Personen, welche keine rechtlich bindende Beziehung mit der betroffenen Person unterhalten (bspw. KonkubinatsparterInnen) sowie ArbeitgeberInnen gelten folglich gemäss Strafgesetzbuch nicht als Angehörige.
Der Verein «Perspektive Angehörige und Justizvollzug» ist der Überzeugung, dass der Begriff „Angehörige“ in einem erweiterten Sinne betrachtet werden muss. Nicht jede verwandtschaftliche Bezugnahme stellt ohne weiteres eine gewünschte und gewollte Beziehung dar. Freundschaften zu ausserfamiliären Personen, wie z.B. Arbeitskollegen, Vereinskameraden oder langjährigen Nachbarn, sind für die inhaftierte Person oft wichtiger und wertvoller als solche zu Verwandten. Deshalb versteht der Verein «Perspektive Angehörige und Justizvollzug» unter Angehörigen diejenigen Personen, welche in prosozialer Form mit der inhaftierten Person eng verbunden sind.
Rechte von Angehörigen
Grundrechte von Angehörigen können durch Inhaftierungen temporär oder permanent eingeschränkt werden. Es gibt internationale und nationale gesetzliche Bestimmungen, welche direkt oder indirekt Auswirkungen auf die Rechte von Angehörigen inhaftierter Personen haben. Zu nennen sind hier:
- Mindestgrundsätze der Vereinten Nationen für die Behandlung der Gefangenen (Nelson-Mandela-Regeln) aus dem Jahr 2015
- Europäische Strafvollzugsgrundsätze, Empfehlungen des Europarates Rec(2006)2
- Schweizerisches Strafgesetzbuch vom 21. Dezember 1937 (SR 311.0)
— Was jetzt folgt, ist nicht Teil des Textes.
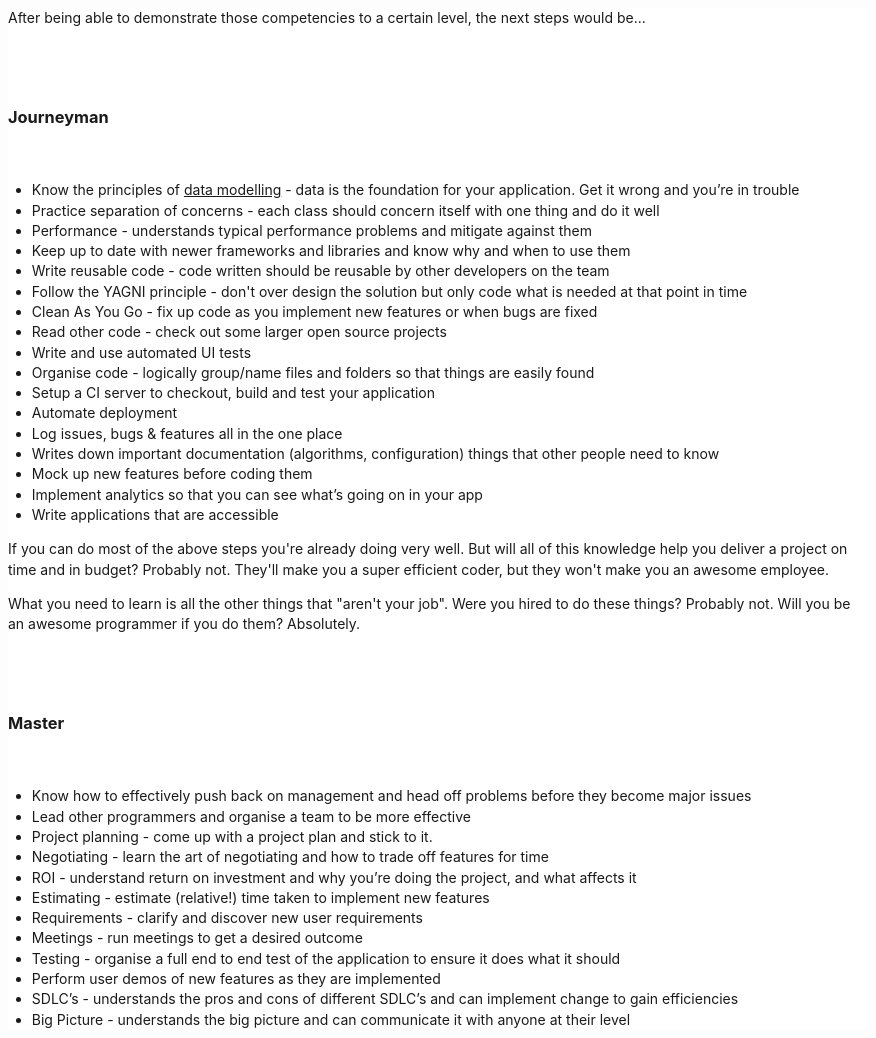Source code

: <p>After being able to demonstrate those competencies to a certain level, the next steps would be...</p><br /><br />

<h3>Journeyman</h3>

<br />
<ul>
<li>Know the principles of <a href="http://www.amazon.com/Data-Modeling-Essentials-Third-Edition/dp/0126445516">data modelling</a> - data is the foundation for your application. Get it wrong and you’re in trouble</li>
<li>Practice separation of concerns - each class should concern itself with one thing and do it well</li>
<li>Performance - understands typical performance problems and mitigate against them</li>
<li>Keep up to date with newer frameworks and libraries and know why and when to use them</li>
<li>Write reusable code - code written should be reusable by other developers on the team</li>
<li>Follow the YAGNI principle - don't over design the solution but only code what is needed at that point in time</li>
<li>Clean As You Go - fix up code as you implement new features or when bugs are fixed</li>
<li>Read other code - check out some larger open source projects</li>
<li>Write and use automated UI tests</li>
<li>Organise code - logically group/name files and folders so that things are easily found</li>
<li>Setup a CI server to checkout, build and test your application</li>
<li>Automate deployment </li>
<li>Log issues, bugs &amp; features all in the one place</li>
<li>Writes down important documentation (algorithms, configuration) things that other people need to know </li>
<li>Mock up new features before coding them</li>
<li>Implement analytics so that you can see what’s going on in your app</li>
<li>Write applications that are accessible </li>
</ul>

<p>If you can do most of the above steps you're already doing very well. But will all of this knowledge help you deliver a project on time and in budget? Probably not. They'll make you a super efficient coder, but they won't make you an awesome employee.</p>
<p>What you need to learn is all the other things that "aren't your job". Were you hired to do these things? Probably not. Will you be an awesome programmer if you do them? Absolutely.
</p>
<br /><br />

<h3>Master</h3>

<br />
<ul>
<li>Know how to effectively push back on management and head off problems before they become major issues</li>
<li>Lead other programmers and organise a team to be more effective </li>
<li>Project planning - come up with a project plan and stick to it.</li>
<li>Negotiating - learn the art of negotiating and how to trade off features for time </li>
<li>ROI - understand return on investment and why you’re doing the project, and what affects it </li>
<li>Estimating - estimate (relative!) time taken to implement new features</li>
<li>Requirements - clarify and discover new user requirements</li>
<li>Meetings - run meetings to get a desired outcome</li>
<li>Testing - organise a full end to end test of the application to ensure it does what it should</li>
<li>Perform user demos of new features as they are implemented</li>
<li>SDLC’s - understands the pros and cons of different SDLC’s and can implement change to gain efficiencies</li>
<li>Big Picture - understands the big picture and can communicate it with anyone at their level</li>
</ul>
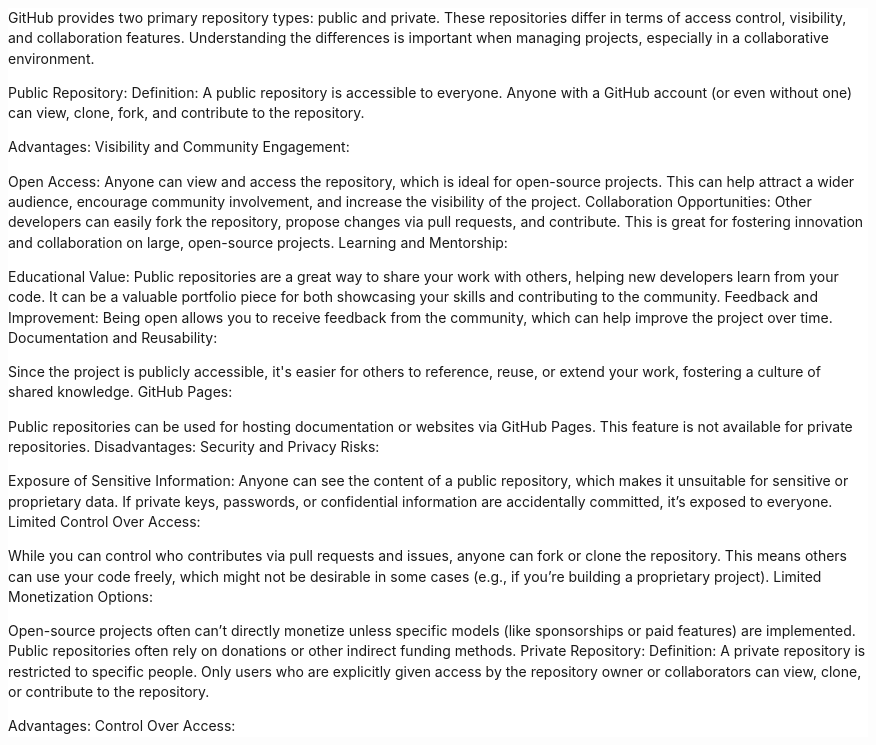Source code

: GitHub provides two primary repository types: public and private. These repositories differ in terms of access control, visibility, and collaboration features. Understanding the differences is important when managing projects, especially in a collaborative environment.

Public Repository:
Definition:
A public repository is accessible to everyone. Anyone with a GitHub account (or even without one) can view, clone, fork, and contribute to the repository.

Advantages:
Visibility and Community Engagement:

Open Access: Anyone can view and access the repository, which is ideal for open-source projects. This can help attract a wider audience, encourage community involvement, and increase the visibility of the project.
Collaboration Opportunities: Other developers can easily fork the repository, propose changes via pull requests, and contribute. This is great for fostering innovation and collaboration on large, open-source projects.
Learning and Mentorship:

Educational Value: Public repositories are a great way to share your work with others, helping new developers learn from your code. It can be a valuable portfolio piece for both showcasing your skills and contributing to the community.
Feedback and Improvement: Being open allows you to receive feedback from the community, which can help improve the project over time.
Documentation and Reusability:

Since the project is publicly accessible, it's easier for others to reference, reuse, or extend your work, fostering a culture of shared knowledge.
GitHub Pages:

Public repositories can be used for hosting documentation or websites via GitHub Pages. This feature is not available for private repositories.
Disadvantages:
Security and Privacy Risks:

Exposure of Sensitive Information: Anyone can see the content of a public repository, which makes it unsuitable for sensitive or proprietary data. If private keys, passwords, or confidential information are accidentally committed, it’s exposed to everyone.
Limited Control Over Access:

While you can control who contributes via pull requests and issues, anyone can fork or clone the repository. This means others can use your code freely, which might not be desirable in some cases (e.g., if you’re building a proprietary project).
Limited Monetization Options:

Open-source projects often can’t directly monetize unless specific models (like sponsorships or paid features) are implemented. Public repositories often rely on donations or other indirect funding methods.
Private Repository:
Definition:
A private repository is restricted to specific people. Only users who are explicitly given access by the repository owner or collaborators can view, clone, or contribute to the repository.

Advantages:
Control Over Access:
- Schweizerische Bundesverfassung vom 18. April 1999 (SR 101)
- Grundlagen für den strafrechtlichen Sanktionenvollzug in der Schweiz; genehmigt von der KKJPD am 13. November 2014
Die Kinder geniessen besonderen Schutz. Die Rechte der Kinder von inhaftierten Personen werden in folgenden Bestimmungen explizit festgehalten:
- Empfehlungen CM/Rec (2018)5 des Ministerkomitees (Europarat) an die Mitgliedstaaten zu Kindern inhaftierter Eltern
- Übereinkommen über die Rechte des Kindes (UN Kinderrechtskonvention) vom 20. November 1989 (Ratifizierung durch die Schweiz am 24. Februar 1997)
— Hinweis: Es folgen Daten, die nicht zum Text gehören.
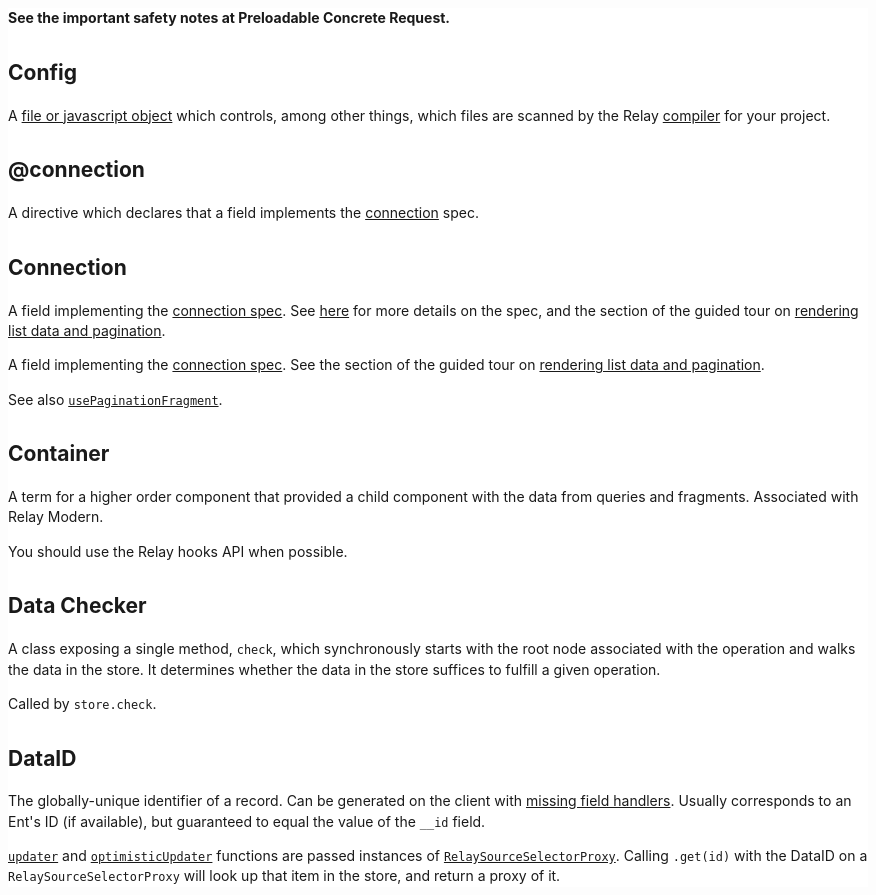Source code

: **See the important safety notes at Preloadable Concrete Request.**

## Config

A [file or javascript object](../getting-started/compiler-config.md) which controls, among other things, which files are scanned by the Relay [compiler](#compiler) for your project.

## @connection

A directive which declares that a field implements the [connection](#connection) spec.

## Connection

<FbInternalOnly>

A field implementing the [connection spec](https://relay.dev/graphql/connections.htm). See <a href="https://www.internalfb.com/intern/wiki/Graphql-connections-for-hack-developers/Connection-spec/">here</a> for more details on the spec, and the section of the guided tour on <a href="../guided-tour/list-data/pagination/">rendering list data and pagination</a>.

</FbInternalOnly>

<OssOnly>

A field implementing the [connection spec](https://relay.dev/graphql/connections.htm). See the section of the guided tour on <a href="../guided-tour/list-data/pagination/">rendering list data and pagination</a>.

</OssOnly>

See also [`usePaginationFragment`](../api-reference/use-pagination-fragment).

## Container

A term for a higher order component that provided a child component with the data from queries and fragments. Associated with Relay Modern.

You should use the Relay hooks API when possible.

## Data Checker

A class exposing a single method, `check`, which synchronously starts with the root node associated with the operation and walks the data in the store. It determines whether the data in the store suffices to fulfill a given operation.

Called by `store.check`.

## DataID

The globally-unique identifier of a record. Can be generated on the client with [missing field handlers](#missing-field-handler). Usually corresponds to an Ent's ID (if available), but guaranteed to equal the value of the `__id` field.

[`updater`](#updater) and [`optimisticUpdater`](#optimisticupdater) functions are passed instances of [`RelaySourceSelectorProxy`](#recordproxy). Calling `.get(id)` with the DataID on a `RelaySourceSelectorProxy` will look up that item in the store, and return a proxy of it.
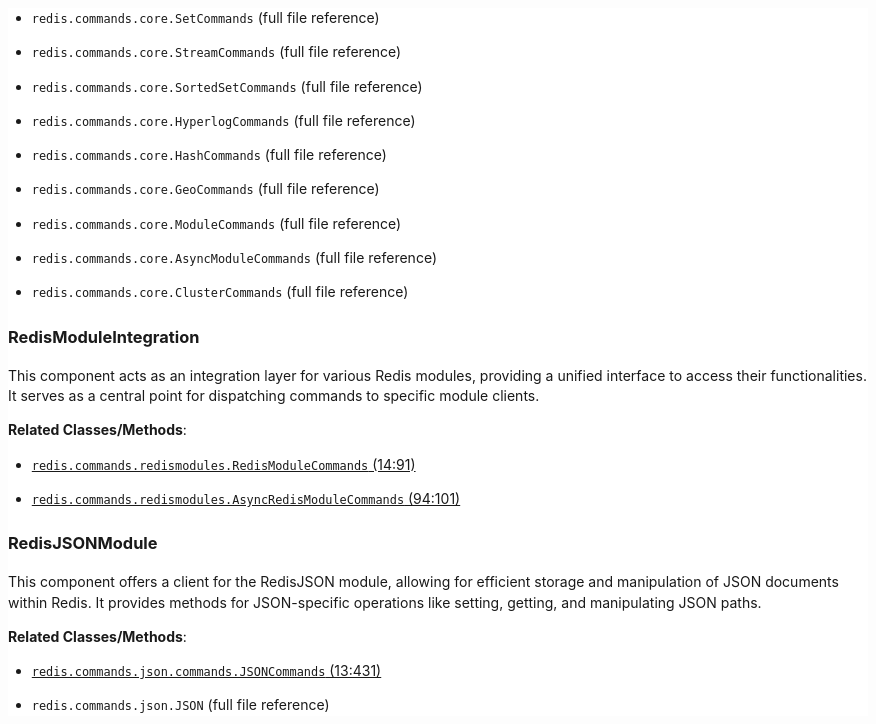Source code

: - `redis.commands.core.SetCommands` (full file reference)

- `redis.commands.core.StreamCommands` (full file reference)

- `redis.commands.core.SortedSetCommands` (full file reference)

- `redis.commands.core.HyperlogCommands` (full file reference)

- `redis.commands.core.HashCommands` (full file reference)

- `redis.commands.core.GeoCommands` (full file reference)

- `redis.commands.core.ModuleCommands` (full file reference)

- `redis.commands.core.AsyncModuleCommands` (full file reference)

- `redis.commands.core.ClusterCommands` (full file reference)





### RedisModuleIntegration

This component acts as an integration layer for various Redis modules, providing a unified interface to access their functionalities. It serves as a central point for dispatching commands to specific module clients.





**Related Classes/Methods**:



- <a href="https://github.com/redis/redis-py/blob/master/redis/commands/redismodules.py#L14-L91" target="_blank" rel="noopener noreferrer">`redis.commands.redismodules.RedisModuleCommands` (14:91)</a>

- <a href="https://github.com/redis/redis-py/blob/master/redis/commands/redismodules.py#L94-L101" target="_blank" rel="noopener noreferrer">`redis.commands.redismodules.AsyncRedisModuleCommands` (94:101)</a>





### RedisJSONModule

This component offers a client for the RedisJSON module, allowing for efficient storage and manipulation of JSON documents within Redis. It provides methods for JSON-specific operations like setting, getting, and manipulating JSON paths.





**Related Classes/Methods**:



- <a href="https://github.com/redis/redis-py/blob/master/redis/commands/json/commands.py#L13-L431" target="_blank" rel="noopener noreferrer">`redis.commands.json.commands.JSONCommands` (13:431)</a>

- `redis.commands.json.JSON` (full file reference)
Trotz dieser diversen gesetzlichen Bestimmungen fehlt es bisher an einer nationalen Strategie, wie mit den Angehörigen von inhaftierten Personen umgegangen werden soll.
Buchtipps
- “Tim und das Geheimnis der blauen Pfote” ein Buch für 3-7jährige Kinder mit einem inhaftierten Elternteil. Die Schweizer Version kann direkt bei uns bestellt werden. Die französische Version kann hier bestellt werden. Für Betroffene ist das Büechli kostenlos. Für Interessierte wird es zu einem Unkostenbeitrag von Fr. 10.-/Büechli zugestellt. Für interessierte Personen aus Deutschland: Wir verschicken keine Büechli nach Deutschland. Sie finden das Büechli zum Download unter diesem Link.
- Saussure Sophie hat in ihrem Buch „Condamner une personne, punir ses proches?“ die Rechtslage der Schweiz in Bezug auf die Angehörigen von inhaftierten Personen beschrieben. Das Buch existiert bisher nur in französischer Sprache. (Saussure, Sophie. 2020. Condamner une persone, punir ses proches? ISBN: 978-2-88906-122-8).